The level of excitement Yoru felt was embarrassing. “Get a hold of yourself, Koji - er, Tsunoda Yoru. One shade deeper than white and he will tease your ears off-ow!”
It was like colliding into a wall. Yoru fell onto his butt, sending pain shooting up his spine and knocking the breath out of him. “I’m so sorry, miss,” said a male voice. I wasn’t looking -”

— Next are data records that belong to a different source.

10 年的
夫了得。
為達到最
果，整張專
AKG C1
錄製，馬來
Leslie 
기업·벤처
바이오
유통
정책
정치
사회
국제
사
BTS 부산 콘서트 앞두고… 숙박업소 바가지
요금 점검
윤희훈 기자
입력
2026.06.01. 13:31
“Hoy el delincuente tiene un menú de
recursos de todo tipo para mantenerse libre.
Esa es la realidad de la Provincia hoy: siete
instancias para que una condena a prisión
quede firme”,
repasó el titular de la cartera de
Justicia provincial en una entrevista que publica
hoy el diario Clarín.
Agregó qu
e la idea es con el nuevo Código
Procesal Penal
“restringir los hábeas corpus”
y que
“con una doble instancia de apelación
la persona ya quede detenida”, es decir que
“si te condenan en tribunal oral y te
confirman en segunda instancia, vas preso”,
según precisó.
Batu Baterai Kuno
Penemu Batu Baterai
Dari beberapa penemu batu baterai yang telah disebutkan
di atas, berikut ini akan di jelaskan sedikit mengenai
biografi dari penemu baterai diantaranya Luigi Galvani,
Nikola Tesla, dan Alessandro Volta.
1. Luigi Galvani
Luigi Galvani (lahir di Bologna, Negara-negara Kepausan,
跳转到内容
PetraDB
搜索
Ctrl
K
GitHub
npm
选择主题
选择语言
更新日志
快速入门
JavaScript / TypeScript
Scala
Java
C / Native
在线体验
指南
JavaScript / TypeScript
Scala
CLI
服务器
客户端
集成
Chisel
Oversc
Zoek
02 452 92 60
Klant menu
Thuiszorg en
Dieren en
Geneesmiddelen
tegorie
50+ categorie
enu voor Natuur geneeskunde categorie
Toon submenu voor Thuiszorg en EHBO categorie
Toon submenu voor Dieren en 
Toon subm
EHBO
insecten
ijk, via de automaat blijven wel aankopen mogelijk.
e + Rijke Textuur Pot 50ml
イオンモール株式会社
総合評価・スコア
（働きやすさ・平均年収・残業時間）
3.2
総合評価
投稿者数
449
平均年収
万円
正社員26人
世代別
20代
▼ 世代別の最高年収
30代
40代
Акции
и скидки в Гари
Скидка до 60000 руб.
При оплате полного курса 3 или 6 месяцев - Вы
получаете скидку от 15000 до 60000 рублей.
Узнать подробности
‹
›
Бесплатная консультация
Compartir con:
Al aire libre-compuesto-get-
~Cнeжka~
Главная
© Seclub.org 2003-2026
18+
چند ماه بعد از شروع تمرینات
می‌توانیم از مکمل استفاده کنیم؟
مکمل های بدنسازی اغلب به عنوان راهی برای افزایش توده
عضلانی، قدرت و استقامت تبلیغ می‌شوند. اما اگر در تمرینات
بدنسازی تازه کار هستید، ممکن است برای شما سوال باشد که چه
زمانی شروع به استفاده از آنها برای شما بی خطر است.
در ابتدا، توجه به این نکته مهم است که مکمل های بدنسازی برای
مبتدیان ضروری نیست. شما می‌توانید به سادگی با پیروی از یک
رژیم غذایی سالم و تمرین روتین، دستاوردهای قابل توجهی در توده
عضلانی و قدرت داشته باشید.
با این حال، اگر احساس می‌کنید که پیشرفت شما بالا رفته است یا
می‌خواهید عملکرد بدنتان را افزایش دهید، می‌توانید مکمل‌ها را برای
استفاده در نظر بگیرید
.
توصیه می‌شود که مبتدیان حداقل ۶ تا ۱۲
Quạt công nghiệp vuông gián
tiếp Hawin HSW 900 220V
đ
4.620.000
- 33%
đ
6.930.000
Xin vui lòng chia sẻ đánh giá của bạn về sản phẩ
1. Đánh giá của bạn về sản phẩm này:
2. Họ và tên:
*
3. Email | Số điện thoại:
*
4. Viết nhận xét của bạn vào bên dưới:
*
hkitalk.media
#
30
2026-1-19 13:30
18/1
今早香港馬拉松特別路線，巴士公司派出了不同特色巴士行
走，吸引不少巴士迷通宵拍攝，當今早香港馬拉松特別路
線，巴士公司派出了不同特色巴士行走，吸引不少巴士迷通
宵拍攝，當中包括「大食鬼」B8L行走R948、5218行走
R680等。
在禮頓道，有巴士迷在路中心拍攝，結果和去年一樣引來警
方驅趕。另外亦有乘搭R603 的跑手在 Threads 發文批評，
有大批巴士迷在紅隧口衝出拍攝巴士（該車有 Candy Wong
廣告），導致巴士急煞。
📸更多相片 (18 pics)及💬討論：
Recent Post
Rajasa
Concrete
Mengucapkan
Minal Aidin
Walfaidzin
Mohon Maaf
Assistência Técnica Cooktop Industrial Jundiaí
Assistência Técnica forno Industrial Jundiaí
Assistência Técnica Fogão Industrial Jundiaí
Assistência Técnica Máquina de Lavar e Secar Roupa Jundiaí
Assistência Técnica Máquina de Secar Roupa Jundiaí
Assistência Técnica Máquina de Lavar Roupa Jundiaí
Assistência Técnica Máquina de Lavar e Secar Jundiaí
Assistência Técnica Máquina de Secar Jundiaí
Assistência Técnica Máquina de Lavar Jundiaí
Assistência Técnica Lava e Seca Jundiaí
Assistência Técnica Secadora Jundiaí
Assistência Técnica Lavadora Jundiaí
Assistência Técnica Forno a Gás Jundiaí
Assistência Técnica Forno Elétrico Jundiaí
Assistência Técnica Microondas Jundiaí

“I’m a man!” Yoru wheezed.
“Oh! I’m sorry.” A pair of hands appeared in his field of vision to help him up. He took hold of them. “It’s your hair, I...eh? Kojima?!”
Yoru looked up. A suited, light-haired man of average height was staring at him with his mouth hanging open. He frowned. He couldn’t remember where he’d met this man. God forbid he be a customer from the bar. “I’m sorry,” he said, peering at the man’s face. The stranger tipped his head to one side in confusion, making the fluorescent lights glint over a thin, jagged scar running along his jawline. Yoru’s blood ran cold.
“Yahagi,” he breathed, breaking into a cold sweat. “What are you doing here?”